What is Form 15G and Form 15H?
Form 15G and Form 15H are forms that we need to submit every financial year, as per eligibility to the banks, requesting the bank not to deduct Tax Deducted at Source (TDS) on the Interest Income. The depositor should have a PAN card to submit these forms.
Form 15G is for individuals less than 60 years of age and Form 15H is for senior citizens aged 60 years or more.
Purpose of submitting Form 15G and 15H
Form 15G and 15H are submitted to banks every financial year to make sure that no deduction at source is done for the income in the form of interest from banks. TDS will be levied in case the interest paid or payable on your fixed deposit, recurring deposit etc. is more than Rs. 10,000 in a financial year. Therefore, in case the income of investor including interest from bank is less than the taxable income, he can file form 15G/15H to ensure bank will not deduct TDS. The interest is calculated every year on 31st March and tax is deducted if the interest is more than Rs 10,000.
Both Forms 15G and 15H are valid for one financial year. Therefore it is mandatory to submit these forms every year if you are eligible to file these forms. The taxpayer has to submit these Forms as soon as the financial year starts to ensure that the bank will not deduct TDS on his/her interest income.
Eligibility of Submitting Form 15G
- An individual or HUF (Hindu Undivided Family)
- Person Resident of India
- Age of person should be less than 60 years
- Tax Liability should be NIL
- Interest income received from bank must be less than the exemption limit of that year.
Eligibility to Submit Form 15H
- You must be a resident individual
- Your Age should be 60 years or more
- Tax Liability should be NIL
|Type||Form No.||Age||Tax Exemption Upto to Annual income of Rs.|
|Individual||15G||Below 60 years||2,50,000|
|Senior Citizen (Individual)||15H||60-80 years||3,00,000|
|Super Senior Citizen (Individual)||15H||80 years above||5,00,000|
|Other than Individual (Trust, Association, HUF etc.)||15G||Not Applicable||2,50,000|
Important points during Submission
- Submit a copy of PAN card to the bank in the beginning of the Financial Year and get the Acknowledgement for the same from Bank.

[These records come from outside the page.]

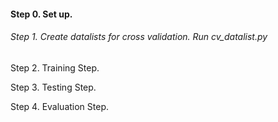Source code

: #### Step 0. Set up. 


###### Step 1. Create datalists for cross validation. Run cv_datalist.py


Step 2. Training Step.


Step 3. Testing Step.


Step 4. Evaluation Step.

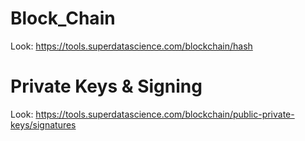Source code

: # Block_Chain
Look: https://tools.superdatascience.com/blockchain/hash

# Private Keys & Signing
Look: https://tools.superdatascience.com/blockchain/public-private-keys/signatures
 
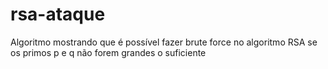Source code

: # rsa-ataque
Algoritmo mostrando que é possível fazer brute force no algoritmo RSA se os primos p e q não forem grandes o suficiente
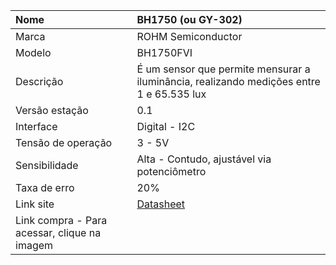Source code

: | Nome | BH1750 \(ou GY-302\) |
| :--- | :--- |
| Marca | ROHM Semiconductor |
| Modelo | BH1750FVI  |
| Descrição | É um sensor que permite mensurar a iluminância, realizando medições entre 1 e 65.535 lux |
| Versão estação | 0.1 |
| Interface | Digital - I2C |
| Tensão de operação | 3 - 5V |
| Sensibilidade | Alta - Contudo, ajustável via potenciômetro |
| Taxa de erro | 20% |
| Link site | [Datasheet](https://pt.scribd.com/document/330114210/Rohm-Co-Ltd-Bh1750-datasheet) |
| Link compra - Para acessar, clique na imagem |  |



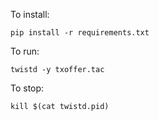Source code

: To install:

`pip install -r requirements.txt`

To run:

`twistd -y txoffer.tac`

To stop:

`kill $(cat twistd.pid)`
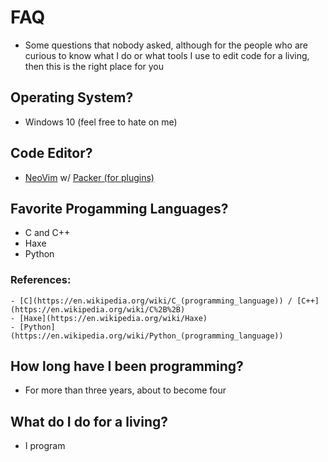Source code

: # FAQ

* Some questions that nobody asked, although for the people who are curious to know what I do or what tools I use to edit code for a living, then this is the right place for you

## Operating System?
* Windows 10 (feel free to hate on me)

## Code Editor?
* [NeoVim](https://github.com/neovim/neovim) w/ [Packer (for plugins)](https://github.com/wbthomason/packer.nvim)

## Favorite Progamming Languages?
* C and C++
* Haxe
* Python

### References:
	- [C](https://en.wikipedia.org/wiki/C_(programming_language)) / [C++](https://en.wikipedia.org/wiki/C%2B%2B)
	- [Haxe](https://en.wikipedia.org/wiki/Haxe)
	- [Python](https://en.wikipedia.org/wiki/Python_(programming_language))

## How long have I been programming?
* For more than three years, about to become four

## What do I do for a living?
* I program

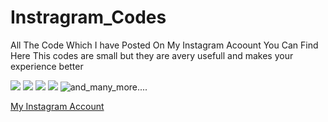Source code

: # Instragram_Codes

All The Code  Which I have Posted On My Instagram Acoount You Can Find Here
This codes are small but they are avery usefull and makes your experience better

![](https://github.com/everydaycodings/Instragram_Codes/blob/master/Pics/p1.png)
![](https://github.com/everydaycodings/Instragram_Codes/blob/master/Pics/p2.jpg)
![](https://github.com/everydaycodings/Instragram_Codes/blob/master/Pics/p4.jpg)
![](https://github.com/everydaycodings/Instragram_Codes/blob/master/Pics/p5.jpg)
![and_many_more....](https://www.instagram.com/everydaycodings/)

[My Instagram Account](https://www.instagram.com/everydaycodings/)
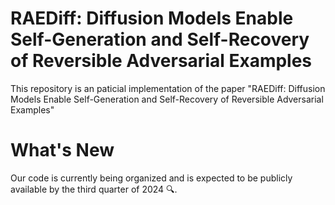 # RAEDiff: Diffusion Models Enable Self-Generation and Self-Recovery of Reversible Adversarial Examples
This repository is an paticial implementation of the paper "RAEDiff: Diffusion Models Enable Self-Generation and Self-Recovery of Reversible Adversarial Examples"

# What's New
Our code is currently being organized and is expected to be publicly available by the third quarter of 2024 🔍.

- You should submit the details of Forms 15G/H submitted to other banks as the total interest from all the bank accounts can be verified by the Banker.
- Do not declare any wrong information to banks
- Submit the forms as per eligibility by furnishing correct details to avail the benefit. You can also file it online also as some banks provide online facility.
- Always take one copy of the relevant form as received if you are submitting the application manually to bank which is considered as a proof of submission.
Procedure to Fill Form
- Name of Assessee – Name as per Income Tax records
- PAN of the assessee –As per your PAN card
- Status –an individual or HUF
- Previous Year –current financial year
- Residential Status –For Residents only
- Flat/Door/Block No – details of your address
- Name of Premises – Your complete address
- Email ID
- Contact Number
- Assessed to tax as per the Income tax act, 1961?
- If ‘yes’ to the previous question then provide details of latest assessment year for which you have been assessed.
- Estimated Income
- Estimated total income of the previous year
- Details of Form 15G other than this form
What you can do if TDS is deducted by Bank?
You can claim the refund for the TDS deducted by the bank on the interest amount while filing your Income Tax Return.
Penalty for wrong information
Penalty will be imposed, if you furnish any of the above forms to the bank even if you are not required or eligible to submit them. If any false declaration in Form 15G or Form 15H by the taxpayer occurs and the tax evaded exceeds Rs 25 lakh, then he could be subject to rigorous imprisonment of 6 months and maximum upto 7 years accompanied by a fine. In any other case, a taxpayer would need to undergo imprisonment between 3 months to 2 years with a fine u/s 277 of the Income-tax Act.
Amendment: From April 1, 2018, a new Section 80TTB has been inserted in the Income-tax Act, 1961, that allows a deduction up to Rs 50,000 in respect of interest income from deposits held by senior citizens. However, usage of Section 80TTB cannot be clubbed with Section 80TTA as Section 80TTA also provides a deduction of Rs 10,000 on interest income from savings account in bank deposits and post office. In summary, TDS on account of interest income for senior citizens, only gets deducted when interest income exceeds Rs 50,000 in a relevant financial year.